Menarik untuk direnungkan, Provinsi Papua yang persentase umat Islam-nya lebih sedikit dari warga Kota Bandung atau Jawa Barat, kini tengah menyusun raperda yang berisi pelarangan pemasukan, penyimpanan, pengedaran, dan penjualan serta produksi minuman beralkohol. Cermati juga isi pesan pendek yang masuk ke telefon genggam penulis, "Saya umat Kristiani, tapi sangat2 setuju miras dilarang di tempat mana pun, sekalipun hotel berbintang. Membiarkan dosa adalah dosa. Maju terus, berjuang terus. Wujudkan Bandung kota agamis! Selamat berjuang, Tuhan menyertai Luthfi". Artinya, alasan pluralitas warga Kota Bandung tidak bisa dijadikan alasan untuk melegalisasi miras.
Ketiga, sering diungkapkan bahwa pelarangan total miras bertentangan dengan peraturan yang lebih tinggi, di antaranya Keppres No. 3 tahun 1997 tentang Pengawasan dan Pengendalian Minuman Beralkohol. Alasan ini pun terkesan dibuat-dibuat dan jauh dari kebenaran. Menurut pakar Hukum Tata Negara Prof. Dr. Asep Warlan Yusuf, makna pengendalian dalam Keppres 3/1997 itu bisa berarti dibolehkan dengan aturan tertentu, dibatasi dengan sangat ketat dan bisa juga bermakna dilarang total. Menurut dia, itu semua bergantung pada daerah masing-masing. Artinya, opsi melarang total masih sangat mungkin dilakukan jika ada kemauan dari anggota dewan. Apalagi di masa otonomi daerah, kewenangan itu diserahkan kepada para pemangku kebijakan daerah disesuaikan dengan kebutuhan daerahnya. Artinya, alasan hukum pun terbantahkan dengan sendirinya.
Keempat, menurut mereka, jika miras dilarang total maka akan banyak terjadi pengangguran dari para pekerja yang bergerak di dunia hiburan dan yang sejenis dengan itu. Alasan ini sama sekali bertolak belakang dengan fakta, mengingat banyaknya pengangguran dan ketidakproduktifan masyarakat justru akibat minuman keras. Saat ini, mana ada perusahaan yang mau menerima karyawan yang kerjanya hanya mabuk-mabukan atau sering mengonsumsi minuman keras? Bahkan, karyawan di perusahaan miras sekalipun. Orang yang sering mengonsumsi miras tentu akan berakibat rusaknya akal dan buruknya perilakunya. Apa yang diharapkan dari generasi yang kerjanya merusak akalnya sendiri dengan miras? Di sinilah justru awal terciptanya masyarakat yang tidak produktif yang akan memicu tingginya angka pengangguran.

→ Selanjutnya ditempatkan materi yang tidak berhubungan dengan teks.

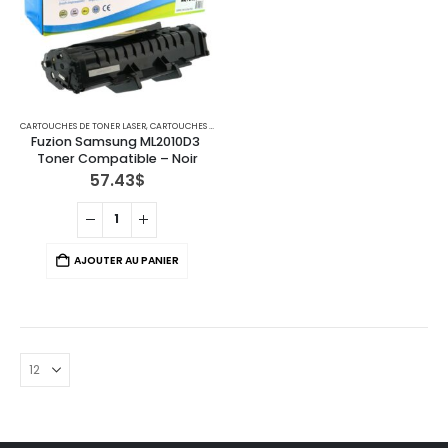
CARTOUCHES DE TONER LASER
,
CARTOUCHES POUR IMPRIMANTES SAMSUNG
,
CARTOUCHES POUR IMPR
Fuzion Samsung ML2010D3 
Toner Compatible – Noir
57.43
$
AJOUTER AU PANIER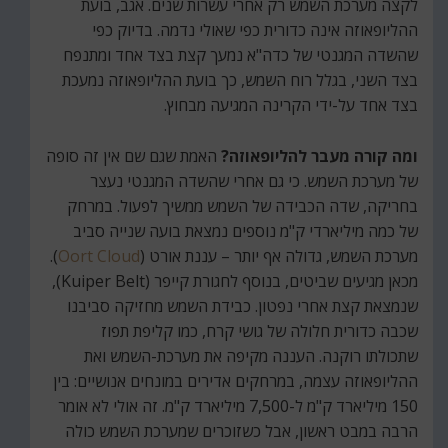
לקצה מערכת השמש רק אחרי עשרות שנים. אגב, בועת
ההליופאוזה אינה כדורית כפי שאולי נדמה. בדיוק כפי
שהשדה המגנטי של כדה"א נמעך קצת בצד אחד ומתנפח
בצד השני, בגלל רוח השמש, כך בועת ההליופאוזה נמעכת
בצד אחד על-ידי הקרינה המגיעה מבחוץ.
ומה קורה מעבר להליופאוזה?
האמת שגם שם אין זה סופה
של מערכת השמש. כי גם אחרי שהשדה המגנטי נעצר
בחריקה, שדה הכבידה של השמש ממשיך לפעול. במרחק
של כמה מיליארדי ק"מ נוספים נמצאת בועה שנייה סביב
מערכת השמש, גדולה אף יותר – עננת אורט (
Oort Cloud
).
מכאן מגיעים שביטים, בנוסף לחגורת קייפר (Kuiper Belt),
שנמצאת קצת אחרי נפטון. כבידת השמש מחזיקה סביבנו
שכבה כדורית חלולה של גושי קרח, כמו קליפת תפוז
שתכולתו רוקנה. העננה מקיפה את מערכת-השמש ואת
ההליופאוזה עצמה, במרחקים אדירים במונחים אנושיים: בין
150 מיליארד ק"מ ל-7,500 מיליארד ק"מ. זה אולי לא אומר
הרבה במבט ראשון, אבל כשזוכרים שמערכת השמש כולה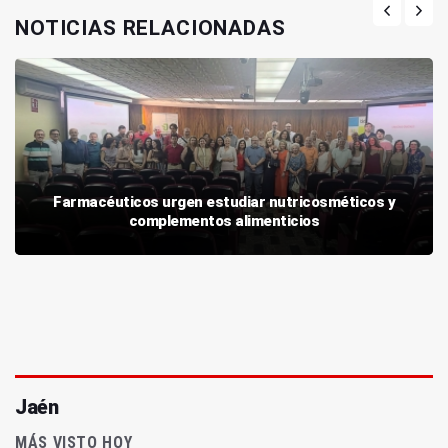
NOTICIAS RELACIONADAS
Farmacéuticos urgen estudiar nutricosméticos y
complementos alimenticios
Jaén
MÁS VISTO HOY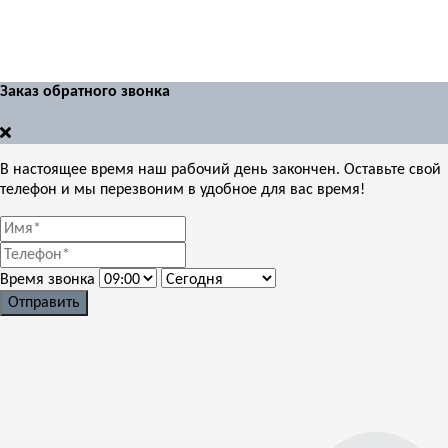
Заказ обратного звонка
В настоящее время наш рабочий день закончен. Оставьте свой
телефон и мы перезвоним в удобное для вас время!
Время звонка
Отправить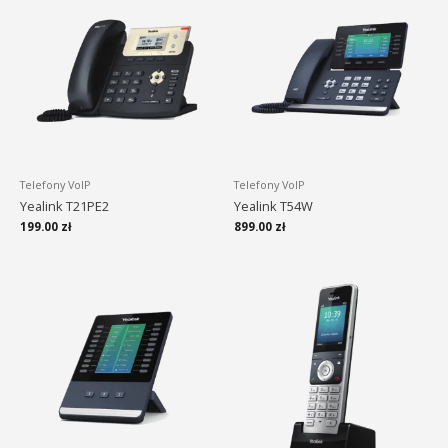
Telefony VoIP
Telefony VoIP
Yealink T21PE2
Yealink T54W
199.00
zł
899.00
zł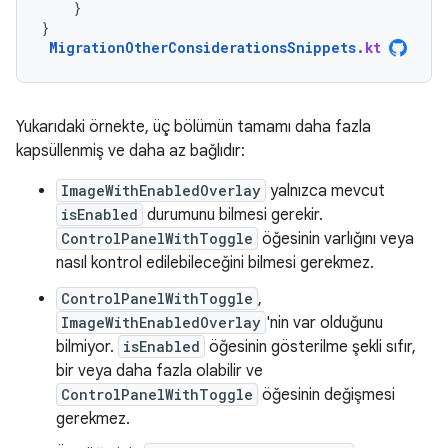
}
}
MigrationOtherConsiderationsSnippets
.
kt
Yukarıdaki örnekte, üç bölümün tamamı daha fazla
kapsüllenmiş ve daha az bağlıdır:
ImageWithEnabledOverlay
yalnızca mevcut
isEnabled
durumunu bilmesi gerekir.
ControlPanelWithToggle
öğesinin varlığını veya
nasıl kontrol edilebileceğini bilmesi gerekmez.
ControlPanelWithToggle
,
ImageWithEnabledOverlay
'nin var olduğunu
bilmiyor.
isEnabled
öğesinin gösterilme şekli sıfır,
bir veya daha fazla olabilir ve
ControlPanelWithToggle
öğesinin değişmesi
gerekmez.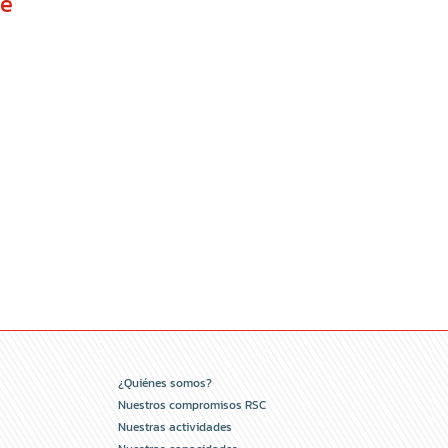
de
¿Quiénes somos?
Nuestros compromisos RSC
Nuestras actividades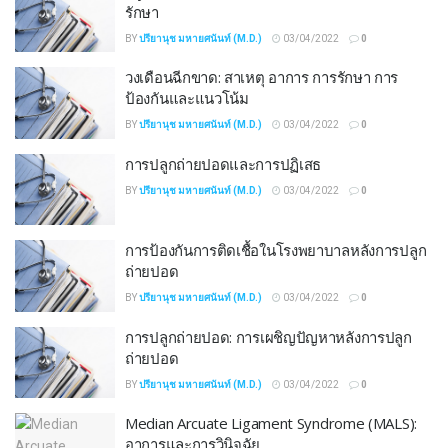
รักษา
BY
ปรียานุช มหายศนันท์ (M.D.)
03/04/2022
0
วงเดือนฉีกขาด: สาเหตุ อาการ การรักษา การ
ป้องกันและแนวโน้ม
BY
ปรียานุช มหายศนันท์ (M.D.)
03/04/2022
0
การปลูกถ่ายปอดและการปฏิเสธ
BY
ปรียานุช มหายศนันท์ (M.D.)
03/04/2022
0
การป้องกันการติดเชื้อในโรงพยาบาลหลังการปลูก
ถ่ายปอด
BY
ปรียานุช มหายศนันท์ (M.D.)
03/04/2022
0
การปลูกถ่ายปอด: การเผชิญปัญหาหลังการปลูก
ถ่ายปอด
BY
ปรียานุช มหายศนันท์ (M.D.)
03/04/2022
0
Median Arcuate Ligament Syndrome (MALS):
อาการและการวินิจฉัย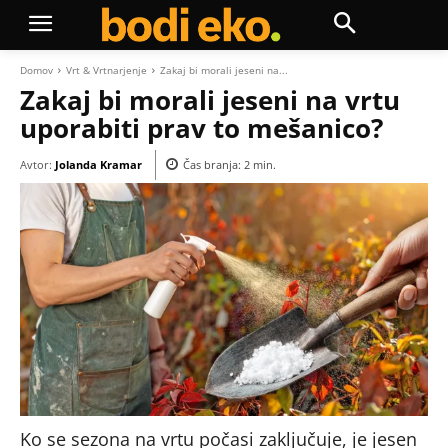
Domov
Vrt & Vrtnarjenje
Zakaj bi morali jeseni na...
Zakaj bi morali jeseni na vrtu
uporabiti prav to mešanico?
Avtor:
Jolanda Kramar
Čas branja:
2
min.
Ko se sezona na vrtu počasi zaključuje, je jesen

Alhasil, tidak ada satu pun alasan yang dapat membenarkan legalisasi miras. Satu-satunya alasan yang dapat dipahami adalah karena untuk menghancurkan generasi dan kepentingan bisnis kapitalis. Maka penulis mengingatkan, khususnya kepada anggota dewan yang terhormat, yang mayoritas beragama Islam. Kini kebijakan itu ada di tangan Anda. Sejarah akan mencatat, jika Anda melakukan kebaikan dengan melarang total perkara yang Allah haramkan, maka niscaya penduduk langit dan bumi akan mendoakan kebaikan kepada Anda. Wallahualam.***
Penulis, Ketua Tim Kajian Raperda Miras HTI Kota Bandung.